Jim Brown K9YC k9yc at audiosystemsgroup.com
Tue Jun 10 13:58:04 EDT 2008


On Tue, 10 Jun 2008 10:51:47 -0600, Dr. Gerald N. Johnson wrote:

>Yes the Amidon data is simplistic, yet it can be compared to Fair-rite
>data and there are 200 ham applications of Amidon ferrites to each
>published Fair-rite application. Maybe more. I don't recall seeing any
>publications calling for Fair-Rite parts.

I have, and my extensive publications on ferrite chokes for control of 
RFI and and for coaxial transmitting chokes ALL specify Fair-Rite 
toroids in specific sizes and materials. Moreover, my publications 
include MEASURED data for the performance of many of these chokes. 

But that's a marketing problem. Amidon advertises to the ham world, 
Fair-Rite does not. As far as I know, all of the ferrite parts (not the 
iron core parts) that Amidon sells are re-branded (and greatly marked 
up) Fair-Rite parts. And ham authors are often lazy -- they don't bother 
to learn that the Amidon parts are really Fair-Rite parts. That laziness 
has cost hams a LOT of money in needless markup. 
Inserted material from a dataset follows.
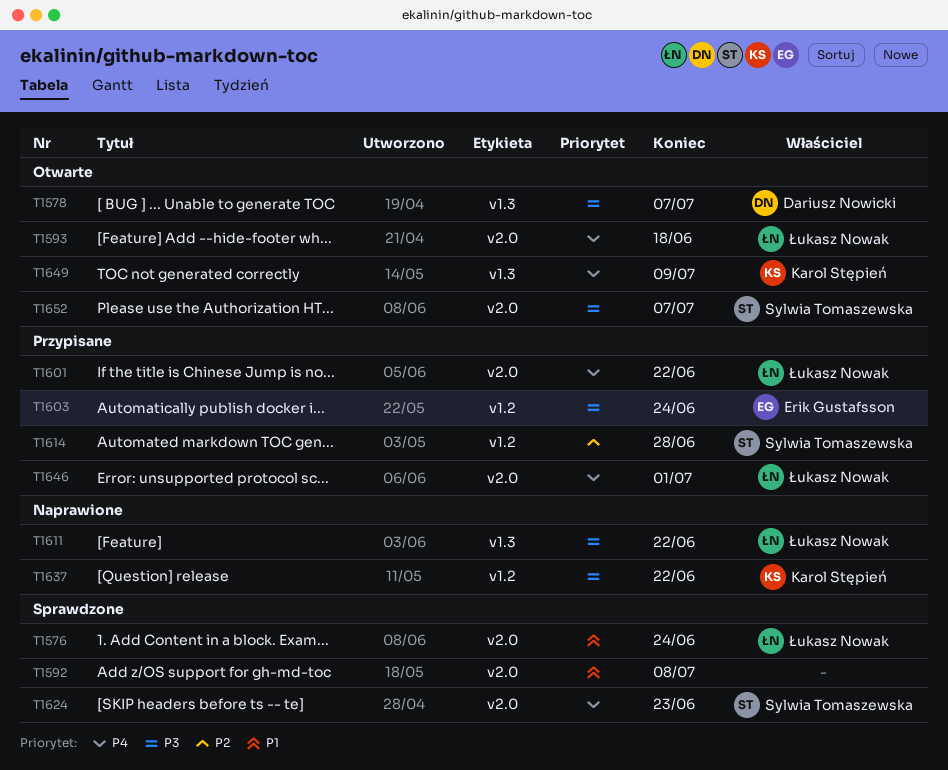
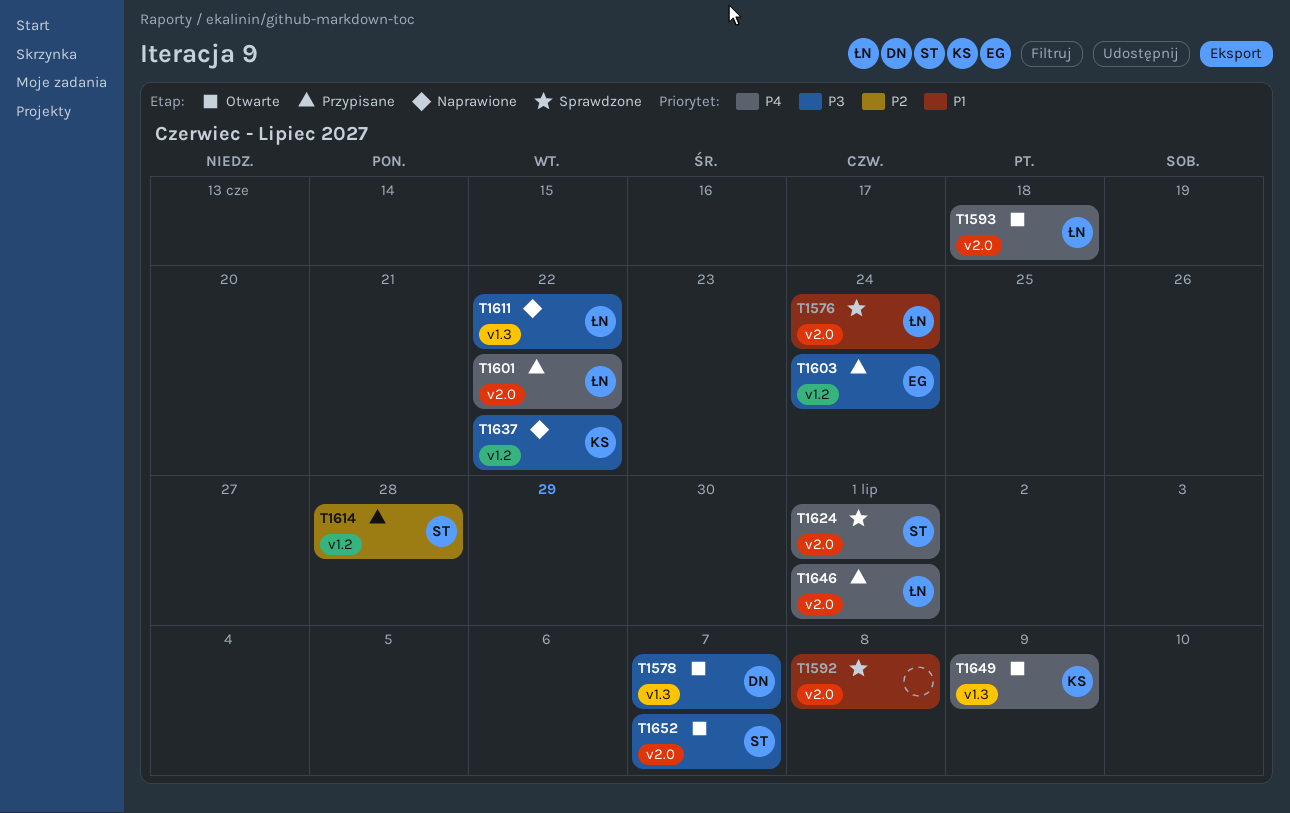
T1624, due: Jun 23 -> Jul 1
It's funny -- hams will buy $1 connectors that are junk rather than $3 
or $5 connectors of decent quality, but they'll pay $15 for the same $4 
toroid. 

>yet when applying ferrite cores for power we found at Collins that we 
>needed more data which we had to develop experimentally, by applying RF 
>power to a winding to see if the core heating was acceptable or could 
>be adequately cooled whether it took

Of course -- all of this is part of the normal engineering that must go 
into product design. The Fair-Rite catalog includes thermal data and 
saturation data for all of their materials. While this is less than what 
you measured at Collins, it goes FAR beyond anything that is published 
by Amidon. AND, the difference between the behavoir of various materials 
that you would measure in the tests you did at Collins would clearly be 
predicted by the Fair-Rite data. 

When I was working on the design of non-ovenized temperature compensated 
high stability oscillators at Motorola in in '60s, I had to make 
extensive measurements of the temperature characteristics of quartz 
crystals. Again, all part of the engineering process.